WHAT YOU ARE ASKED TO DO –
Quote every line below exactly and skip any picture.

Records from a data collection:

═══

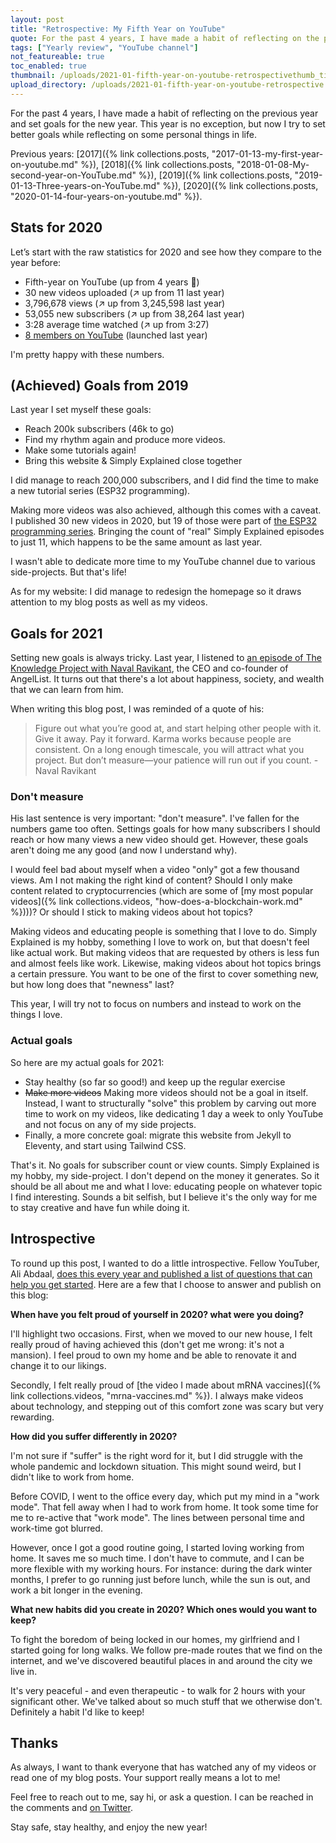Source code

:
 ```yaml
---
layout: post
title: "Retrospective: My Fifth Year on YouTube"
quote: For the past 4 years, I have made a habit of reflecting on the previous year and set goals for the new year. This year is no exception, but now I try to set better goals while reflecting on some personal things in life.
tags: ["Yearly review", "YouTube channel"]
not_featureable: true
toc_enabled: true
thumbnail: /uploads/2021-01-fifth-year-on-youtube-retrospectivethumb_timeline.jpg
upload_directory: /uploads/2021-01-fifth-year-on-youtube-retrospective
---
```


For the past 4 years, I have made a habit of reflecting on the previous year and set goals for the new year. This year is no exception, but now I try to set better goals while reflecting on some personal things in life.

<!--more-->

Previous years: [2017]({% link collections.posts, "2017-01-13-my-first-year-on-youtube.md" %}), [2018]({% link collections.posts, "2018-01-08-My-second-year-on-YouTube.md" %}), [2019]({% link collections.posts, "2019-01-13-Three-years-on-YouTube.md" %}), [2020]({% link collections.posts, "2020-01-14-four-years-on-youtube.md" %}).

## Stats for 2020
Let’s start with the raw statistics for 2020 and see how they compare to the year before:

* Fifth-year on YouTube (up from 4 years 🤪)
* 30 new videos uploaded (↗️ up from 11 last year)
* 3,796,678 views (↗️ up from 3,245,598 last year)
* 53,055 new subscribers (↗️ up from 38,264 last year)
* 3:28 average time watched (↗️ up from 3:27)
* [8 members on YouTube](https://www.youtube.com/channel/UCnxrdFPXJMeHru_b4Q_vTPQ/join) (launched last year)

I'm pretty happy with these numbers.

## (Achieved) Goals from 2019
Last year I set myself these goals:

* Reach 200k subscribers (46k to go)
* Find my rhythm again and produce more videos.
* Make some tutorials again!
* Bring this website & Simply Explained close together

I did manage to reach 200,000 subscribers, and I did find the time to make a new tutorial series (ESP32 programming).

Making more videos was also achieved, although this comes with a caveat. I published 30 new videos in 2020, but 19 of those were part of [the ESP32 programming series](https://www.youtube.com/playlist?list=PLzvRQMJ9HDiQ3OIuBWCEW6yE0S0LUWhGU). Bringing the count of "real" Simply Explained episodes to just 11, which happens to be the same amount as last year.

I wasn't able to dedicate more time to my YouTube channel due to various side-projects. But that's life! 

As for my website: I did manage to redesign the homepage so it draws attention to my blog posts as well as my videos. 

## Goals for 2021
Setting new goals is always tricky. Last year, I listened to [an episode of The Knowledge Project with Naval Ravikant](https://fs.blog/knowledge-project/naval-ravikant/), the CEO and co-founder of AngelList. It turns out that there's a lot about happiness, society, and wealth that we can learn from him.

When writing this blog post, I was reminded of a quote of his:

> Figure out what you’re good at, and start helping other people with it. Give it away. Pay it forward. Karma works because people are consistent. On a long enough timescale, you will attract what you project. But don’t measure—your patience will run out if you count. - Naval Ravikant

### Don't measure
His last sentence is very important: "don't measure". I've fallen for the numbers game too often. Settings goals for how many subscribers I should reach or how many views a new video should get. However, these goals aren't doing me any good (and now I understand why).

I would feel bad about myself when a video "only" got a few thousand views. Am I not making the right kind of content? Should I only make content related to cryptocurrencies (which are some of [my most popular videos]({% link collections.videos, "how-does-a-blockchain-work.md" %})))? Or should I stick to making videos about hot topics?

Making videos and educating people is something that I love to do. Simply Explained is my hobby, something I love to work on, but that doesn't feel like actual work. But making videos that are requested by others is less fun and almost feels like work. Likewise, making videos about hot topics brings a certain pressure. You want to be one of the first to cover something new, but how long does that "newness" last?

This year, I will try not to focus on numbers and instead to work on the things I love.

### Actual goals
So here are my actual goals for 2021:

* Stay healthy (so far so good!) and keep up the regular exercise
* <del>Make more videos</del> Making more videos should not be a goal in itself. Instead, I want to structurally "solve" this problem by carving out more time to work on my videos, like dedicating 1 day a week to only YouTube and not focus on any of my side projects.
* Finally, a more concrete goal: migrate this website from Jekyll to Eleventy, and start using Tailwind CSS.

That's it. No goals for subscriber count or view counts. Simply Explained is my hobby, my side-project. I don't depend on the money it generates. So it should be all about me and what I love: educating people on whatever topic I find interesting. Sounds a bit selfish, but I believe it's the only way for me to stay creative and have fun while doing it.

## Introspective
To round up this post, I wanted to do a little introspective. Fellow YouTuber, Ali Abdaal, [does this every year and published a list of questions that can help you get started](http://email.aliabdaal.com/issues/the-most-important-thing-i-do-each-year-295509). Here are a few that I choose to answer and publish on this blog:

**When have you felt proud of yourself in 2020? what were you doing?**

I'll highlight two occasions. First, when we moved to our new house, I felt really proud of having achieved this (don't get me wrong: it's not a mansion). I feel proud to own my home and be able to renovate it and change it to our likings.

Secondly, I felt really proud of [the video I made about mRNA vaccines]({% link collections.videos, "mrna-vaccines.md" %}). I always make videos about technology, and stepping out of this comfort zone was scary but very rewarding.

**How did you suffer differently in 2020?**

I'm not sure if "suffer" is the right word for it, but I did struggle with the whole pandemic and lockdown situation. This might sound weird, but I didn't like to work from home.

Before COVID, I went to the office every day, which put my mind in a "work mode".  That fell away when I had to work from home. It took some time for me to re-active that "work mode". The lines between personal time and work-time got blurred.

However, once I got a good routine going, I started loving working from home. It saves me so much time. I don't have to commute, and I can be more flexible with my working hours. For instance: during the dark winter months, I prefer to go running just before lunch, while the sun is out, and work a bit longer in the evening.

**What new habits did you create in 2020? Which ones would you want to keep?**

To fight the boredom of being locked in our homes, my girlfriend and I started going for long walks. We follow pre-made routes that we find on the internet, and we've discovered beautiful places in and around the city we live in.

It's very peaceful - and even therapeutic - to walk for 2 hours with your significant other. We've talked about so much stuff that we otherwise don't. Definitely a habit I'd like to keep!

## Thanks
As always, I want to thank everyone that has watched any of my videos or read one of my blog posts. Your support really means a lot to me!

Feel free to reach out to me, say hi, or ask a question. I can be reached in the comments and [on Twitter](https://twitter.com/Savjee/).

Stay safe, stay healthy, and enjoy the new year!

═══

ANSWER SPACE –
Source code

:
 ```yaml
---
layout: post
title: "Retrospective: My Fifth Year on YouTube"
quote: For the past 4 years, I have made a habit of reflecting on the previous year and set goals for the new year. This year is no exception, but now I try to set better goals while reflecting on some personal things in life.
tags: ["Yearly review", "YouTube channel"]
not_featureable: true
toc_enabled: true
thumbnail: /uploads/2021-01-fifth-year-on-youtube-retrospectivethumb_timeline.jpg
upload_directory: /uploads/2021-01-fifth-year-on-youtube-retrospective
---
```


For the past 4 years, I have made a habit of reflecting on the previous year and set goals for the new year. This year is no exception, but now I try to set better goals while reflecting on some personal things in life.

<!--more-->

Previous years: [2017]({% link collections.posts, "2017-01-13-my-first-year-on-youtube.md" %}), [2018]({% link collections.posts, "2018-01-08-My-second-year-on-YouTube.md" %}), [2019]({% link collections.posts, "2019-01-13-Three-years-on-YouTube.md" %}), [2020]({% link collections.posts, "2020-01-14-four-years-on-youtube.md" %}).

## Stats for 2020
Let’s start with the raw statistics for 2020 and see how they compare to the year before:

* Fifth-year on YouTube (up from 4 years 🤪)
* 30 new videos uploaded (↗️ up from 11 last year)
* 3,796,678 views (↗️ up from 3,245,598 last year)
* 53,055 new subscribers (↗️ up from 38,264 last year)
* 3:28 average time watched (↗️ up from 3:27)
* [8 members on YouTube](https://www.youtube.com/channel/UCnxrdFPXJMeHru_b4Q_vTPQ/join) (launched last year)

I'm pretty happy with these numbers.

## (Achieved) Goals from 2019
Last year I set myself these goals:

* Reach 200k subscribers (46k to go)
* Find my rhythm again and produce more videos.
* Make some tutorials again!
* Bring this website & Simply Explained close together

I did manage to reach 200,000 subscribers, and I did find the time to make a new tutorial series (ESP32 programming).

Making more videos was also achieved, although this comes with a caveat. I published 30 new videos in 2020, but 19 of those were part of [the ESP32 programming series](https://www.youtube.com/playlist?list=PLzvRQMJ9HDiQ3OIuBWCEW6yE0S0LUWhGU). Bringing the count of "real" Simply Explained episodes to just 11, which happens to be the same amount as last year.

I wasn't able to dedicate more time to my YouTube channel due to various side-projects. But that's life! 

As for my website: I did manage to redesign the homepage so it draws attention to my blog posts as well as my videos. 

## Goals for 2021
Setting new goals is always tricky. Last year, I listened to [an episode of The Knowledge Project with Naval Ravikant](https://fs.blog/knowledge-project/naval-ravikant/), the CEO and co-founder of AngelList. It turns out that there's a lot about happiness, society, and wealth that we can learn from him.

When writing this blog post, I was reminded of a quote of his:

> Figure out what you’re good at, and start helping other people with it. Give it away. Pay it forward. Karma works because people are consistent. On a long enough timescale, you will attract what you project. But don’t measure—your patience will run out if you count. - Naval Ravikant

### Don't measure
His last sentence is very important: "don't measure". I've fallen for the numbers game too often. Settings goals for how many subscribers I should reach or how many views a new video should get. However, these goals aren't doing me any good (and now I understand why).

I would feel bad about myself when a video "only" got a few thousand views. Am I not making the right kind of content? Should I only make content related to cryptocurrencies (which are some of [my most popular videos]({% link collections.videos, "how-does-a-blockchain-work.md" %})))? Or should I stick to making videos about hot topics?

Making videos and educating people is something that I love to do. Simply Explained is my hobby, something I love to work on, but that doesn't feel like actual work. But making videos that are requested by others is less fun and almost feels like work. Likewise, making videos about hot topics brings a certain pressure. You want to be one of the first to cover something new, but how long does that "newness" last?

This year, I will try not to focus on numbers and instead to work on the things I love.

### Actual goals
So here are my actual goals for 2021:

* Stay healthy (so far so good!) and keep up the regular exercise
* <del>Make more videos</del> Making more videos should not be a goal in itself. Instead, I want to structurally "solve" this problem by carving out more time to work on my videos, like dedicating 1 day a week to only YouTube and not focus on any of my side projects.
* Finally, a more concrete goal: migrate this website from Jekyll to Eleventy, and start using Tailwind CSS.

That's it. No goals for subscriber count or view counts. Simply Explained is my hobby, my side-project. I don't depend on the money it generates. So it should be all about me and what I love: educating people on whatever topic I find interesting. Sounds a bit selfish, but I believe it's the only way for me to stay creative and have fun while doing it.

## Introspective
To round up this post, I wanted to do a little introspective. Fellow YouTuber, Ali Abdaal, [does this every year and published a list of questions that can help you get started](http://email.aliabdaal.com/issues/the-most-important-thing-i-do-each-year-295509). Here are a few that I choose to answer and publish on this blog:

**When have you felt proud of yourself in 2020? what were you doing?**

I'll highlight two occasions. First, when we moved to our new house, I felt really proud of having achieved this (don't get me wrong: it's not a mansion). I feel proud to own my home and be able to renovate it and change it to our likings.

Secondly, I felt really proud of [the video I made about mRNA vaccines]({% link collections.videos, "mrna-vaccines.md" %}). I always make videos about technology, and stepping out of this comfort zone was scary but very rewarding.

**How did you suffer differently in 2020?**

I'm not sure if "suffer" is the right word for it, but I did struggle with the whole pandemic and lockdown situation. This might sound weird, but I didn't like to work from home.

Before COVID, I went to the office every day, which put my mind in a "work mode".  That fell away when I had to work from home. It took some time for me to re-active that "work mode". The lines between personal time and work-time got blurred.

However, once I got a good routine going, I started loving working from home. It saves me so much time. I don't have to commute, and I can be more flexible with my working hours. For instance: during the dark winter months, I prefer to go running just before lunch, while the sun is out, and work a bit longer in the evening.

**What new habits did you create in 2020? Which ones would you want to keep?**

To fight the boredom of being locked in our homes, my girlfriend and I started going for long walks. We follow pre-made routes that we find on the internet, and we've discovered beautiful places in and around the city we live in.

It's very peaceful - and even therapeutic - to walk for 2 hours with your significant other. We've talked about so much stuff that we otherwise don't. Definitely a habit I'd like to keep!

## Thanks
As always, I want to thank everyone that has watched any of my videos or read one of my blog posts. Your support really means a lot to me!

Feel free to reach out to me, say hi, or ask a question. I can be reached in the comments and [on Twitter](https://twitter.com/Savjee/).

Stay safe, stay healthy, and enjoy the new year!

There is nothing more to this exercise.